Found and fixed some issues in CAN and SLIP which are potentially exploitable:

  • b9258a2cece4 slcan: Don’t transmit uninitialized stack data in padding
  • 0ace17d56824 can, slip: Protect tty->disc_data in write_wakeup and close with RCU
vsock
  • 4c1e34c0dbff vsock: Enable y2038 safe timeval for timeout
  • 685c3f2fba29 vsock: Refactor vsock_*_getsockopt to resemble sock_getsockopt
memcg/slab

I found and suggested a fix for a bug in the memory CGroup. It was refused in favor of a more general fix.

mm: memcg/slab: Stop reparented obj_cgroups from charging root

OpenQA

Full operating system testing framework.

New QEMU backend

The QEMU backend manages VMs used for testing. OpenQA makes use of snapshotting to revert a VM to a good state (anchor point) when something fails and continue testing.

  • Problem: Snapshotting was slow and would fail under many circumstances. Additionally there were many smaller issues, such as exporting UEFI firmware variables. This made some testing impossible.
  • Solution: Rewrite the QEMU backend
  • Benefits: Our test matrix could be expanded by a considerable amount. Increasing coverage and finding more problems.
Real serial console
  • Problem: Originally being purely a GUI testing framework, serial consoles were supported in a very roundabout way
  • Solution: Directly support serial consoles (primarily virtio in QEMU)
  • Benefits: Dramatic decrease in test runtime which means developers get test results faster and have more time to react to failures. It also decreased resource usage allowing more testing.
LTP test runner
  • Problem: Only some LTP tests were being run, many were failing and determining whether it was due to a product bug or test bug was difficult
  • Solution: Write a test runner for LTP within OpenQA that displayed test results well and provided debugging aids.
  • Benefits: A big expansion in test coverage, kernel bugs were reported with useful info and LTP tests could be flagged for fixing.

JDP

Now defunct data analysis framework in Julia which I planned to use to create an “ontology” (to steal Palantir’s wording) that would allow bug reports, bug fixes, test failures and logs from various sources to be automatically cross referenced.

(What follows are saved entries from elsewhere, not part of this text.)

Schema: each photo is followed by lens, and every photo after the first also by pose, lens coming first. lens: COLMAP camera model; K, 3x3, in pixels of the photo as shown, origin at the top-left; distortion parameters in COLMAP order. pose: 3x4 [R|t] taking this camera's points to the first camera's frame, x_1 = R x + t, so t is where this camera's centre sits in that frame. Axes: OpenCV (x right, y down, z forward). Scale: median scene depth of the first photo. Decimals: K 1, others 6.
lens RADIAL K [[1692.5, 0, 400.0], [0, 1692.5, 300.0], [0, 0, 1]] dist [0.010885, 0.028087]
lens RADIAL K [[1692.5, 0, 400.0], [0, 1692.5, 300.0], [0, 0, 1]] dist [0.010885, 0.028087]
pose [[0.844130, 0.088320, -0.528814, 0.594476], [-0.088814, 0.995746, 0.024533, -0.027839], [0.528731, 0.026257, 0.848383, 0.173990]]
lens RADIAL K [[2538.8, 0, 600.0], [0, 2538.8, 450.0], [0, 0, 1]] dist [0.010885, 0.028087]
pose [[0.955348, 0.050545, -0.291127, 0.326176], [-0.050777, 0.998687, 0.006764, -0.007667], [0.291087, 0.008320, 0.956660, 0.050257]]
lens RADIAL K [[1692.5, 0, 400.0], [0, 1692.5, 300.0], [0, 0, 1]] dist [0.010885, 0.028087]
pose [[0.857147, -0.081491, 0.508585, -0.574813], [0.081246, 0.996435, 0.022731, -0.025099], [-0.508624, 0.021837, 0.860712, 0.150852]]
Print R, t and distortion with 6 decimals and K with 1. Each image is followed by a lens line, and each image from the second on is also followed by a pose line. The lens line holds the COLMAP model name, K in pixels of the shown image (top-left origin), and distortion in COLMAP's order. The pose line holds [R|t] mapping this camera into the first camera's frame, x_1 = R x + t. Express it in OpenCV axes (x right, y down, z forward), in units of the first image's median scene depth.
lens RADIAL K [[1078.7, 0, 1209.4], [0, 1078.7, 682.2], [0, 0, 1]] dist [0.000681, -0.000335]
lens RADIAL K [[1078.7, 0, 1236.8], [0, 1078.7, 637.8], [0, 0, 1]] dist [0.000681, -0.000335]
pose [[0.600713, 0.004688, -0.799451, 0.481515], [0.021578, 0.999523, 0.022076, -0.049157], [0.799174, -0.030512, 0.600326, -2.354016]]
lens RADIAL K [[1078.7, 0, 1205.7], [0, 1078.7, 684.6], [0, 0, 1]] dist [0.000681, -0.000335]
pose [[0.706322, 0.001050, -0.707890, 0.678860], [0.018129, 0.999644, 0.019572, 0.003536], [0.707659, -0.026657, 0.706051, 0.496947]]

  • Problem: An LTP test has failed; it’s not immediately obvious what all the relevant context may be.
  • Solution: Use whatever algorithms to scour all our data and find any information that may be relevant.
  • Benefits: It automatically matched test failures with existing bug reports saving a lot of review time

Web

Gripe.sh

A way to efficiently record time wasting events. It’s firstly an experiment to learn about semantic search and Go. Secondly I wanted to create a web app rapidly and refine my stack for doing so. Please see Gripe.sh for a video.

DoBu.uk

A SaaS which I have written about extensively and candidly. Both here and on IndieHackers.

To summarise:

  • Problem: christineharp.co.uk needed to display her availability without taking bookings.
  • Solution: I worked with her to create a product which does that.
  • Benefit: She now has a beautiful calendar

I’m obsessed with latency, download size and minimising attack surface. These are not things that are very important to the app except for the core calendar component. If I started again I would indulge these obsessions by writing the core service within strict constraints. Then create all of the CRUD in nocode or similar.

While creating this I got into some interesting problems. For example:

  • Problem: I wanted to run my NodeJS app on Nanos Unikernel because it results in a very small and efficient VM with limited attack surface. However the version of NodeJS I wanted to use was trying to use the clone3 system call.
  • Solution: Implement clone3 in the Nanos kernel
  • Benefit: I now have the option of using Nanos with NodeJS

OK, I hold my hands up, I didn’t need to do that. However if you operating at scale, these things can bring a lot of benefit because you are not deploying and running unnecessary code.